TEXT BLOCK >>
------

The Last Bus review – a cliche-packed vehicle for Timothy Spall

Try as I might, I couldn’t make friends with this weirdly unreal and sentimental Britmovie in the last-journey-with-someone’s-ashes genre. But it is certainly acted with commitment and integrity by Timothy Spall, who plays an old, sick widower courageously making his peace with the past.

Spall is Tom, a retired engineer who lives in John o’Groats in the northerly tip of Scotland; he and his late wife, Mary – a decent cameo for Phyllis Logan – once lived as a young married couple in Land’s End (that is: England’s most southerly point) but came to settle up there because they wanted to put as much geographical and emotional distance as possible between them and an awful tragedy that struck them in the first year of their marriage. (Young Mary and Tom are played in sepia-ish flashback by Natalie Mitson and Ben Ewing.) After Mary’s death, Tom takes it into his head to make an epic journey back down through Britain to Land’s End, using only local bus routes on his free bus pass, like Forrest Gump’s British grandpa.

------

INFORMATION SUPPLIED >>

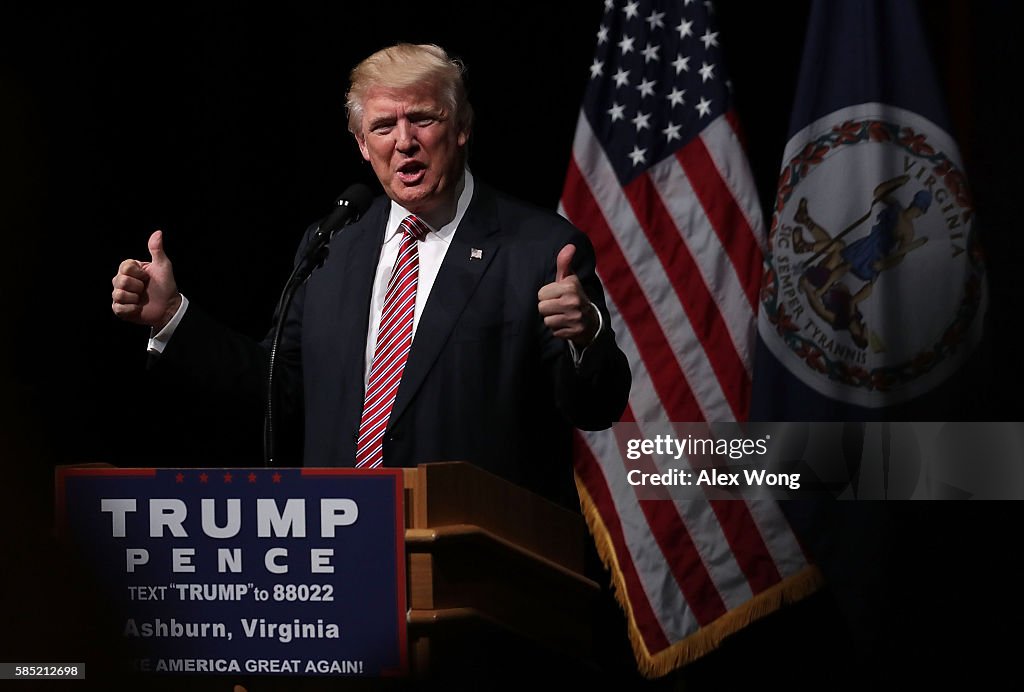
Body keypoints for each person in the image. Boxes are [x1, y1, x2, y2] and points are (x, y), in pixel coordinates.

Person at [110, 42, 631, 507]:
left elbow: (595, 406)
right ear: (362, 144)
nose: (404, 141)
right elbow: (278, 390)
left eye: (423, 119)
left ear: (462, 126)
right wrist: (175, 319)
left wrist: (586, 338)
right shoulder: (331, 245)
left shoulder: (539, 249)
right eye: (383, 126)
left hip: (479, 557)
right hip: (343, 547)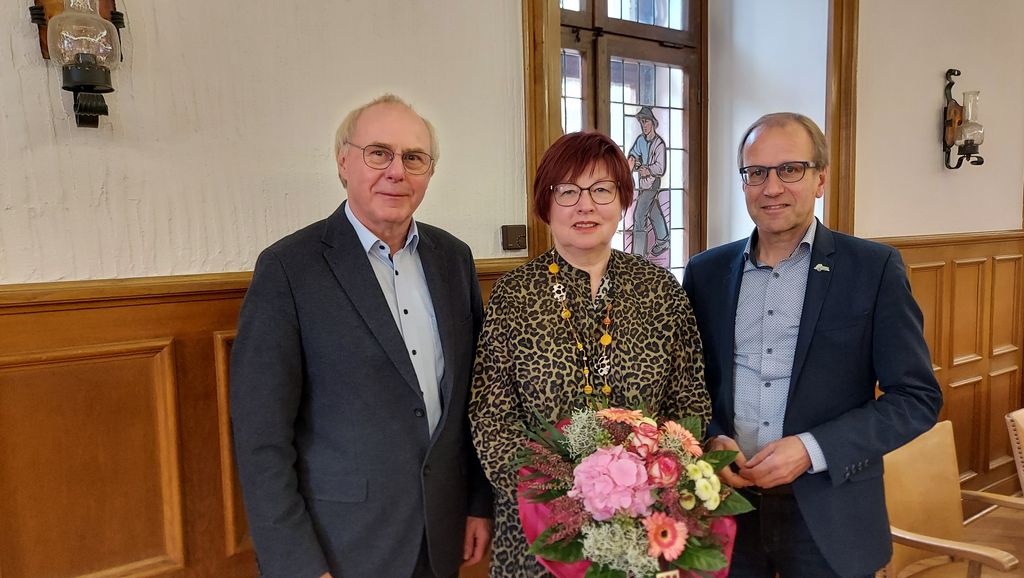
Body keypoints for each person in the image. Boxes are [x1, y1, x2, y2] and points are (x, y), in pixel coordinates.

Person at [230, 94, 493, 578]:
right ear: (344, 161)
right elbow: (260, 438)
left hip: (439, 535)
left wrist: (478, 501)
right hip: (340, 546)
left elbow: (473, 400)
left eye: (414, 157)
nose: (397, 171)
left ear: (429, 172)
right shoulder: (289, 268)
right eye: (379, 153)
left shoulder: (454, 259)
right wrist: (297, 564)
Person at [682, 112, 942, 577]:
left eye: (790, 169)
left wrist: (811, 448)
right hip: (725, 503)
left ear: (820, 179)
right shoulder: (705, 272)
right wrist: (710, 437)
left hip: (831, 509)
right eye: (756, 172)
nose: (772, 187)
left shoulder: (874, 268)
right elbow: (690, 383)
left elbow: (916, 398)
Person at [469, 131, 711, 576]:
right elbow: (491, 415)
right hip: (538, 528)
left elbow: (689, 406)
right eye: (568, 191)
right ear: (546, 203)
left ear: (622, 201)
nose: (586, 206)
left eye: (602, 189)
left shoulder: (661, 292)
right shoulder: (514, 295)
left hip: (642, 524)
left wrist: (651, 488)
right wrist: (554, 497)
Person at [626, 106, 669, 257]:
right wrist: (632, 161)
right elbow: (634, 154)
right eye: (641, 122)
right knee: (653, 211)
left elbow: (661, 168)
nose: (643, 125)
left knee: (639, 215)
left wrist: (649, 170)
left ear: (653, 123)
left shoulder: (659, 144)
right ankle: (663, 240)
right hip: (643, 183)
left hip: (653, 183)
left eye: (646, 121)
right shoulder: (640, 140)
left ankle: (637, 256)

------

REQUIRED TASKS >>
1 > Answer these about The Last Bus review:
(a) Who plays Tom's late wife, Mary?
(b) Where does Tom live?
(c) Who plays the young Mary and Tom in flashback?
2 > Pick up The Last Bus review after its final sentence and keep writing it.
The listing has nothing to do with The Last Bus review.

ANSWERS TO EACH TASK >>
1 >
(a) Phyllis Logan
(b) John o'Groats, in the northerly tip of Scotland
(c) Natalie Mitson and Ben Ewing

2 >
It is possible that screenwriter Joe Ainsworth was inspired by news stories about audacious, travel-hungry retirees in England doing this when the rules first changed to allow it. The movie also seems to be implying that Tom is in fact retracing the couple’s original route from memory, and even staying in the same B&Bs – although without some serious internet research this would be very difficult and setting up advance overnight stays for such a quest would itself be quite a serious online job for anyone, never mind our very elderly hero.

Inevitably, wise Tom has heartwarming encounters with people all over the country. He confronts a racist on one of the buses, and there’s a cartoonishly nasty English bus official who tells Tom his Scottish bus pass won’t work south of the border – but all of these scenes seem contrived and two-dimensional, and the subplot about Tom becoming a viral social-media celebrity is itself another cliche. It’s decently intended but the reality gap is too wide.

• The Last Bus is released on 27 August in cinemas.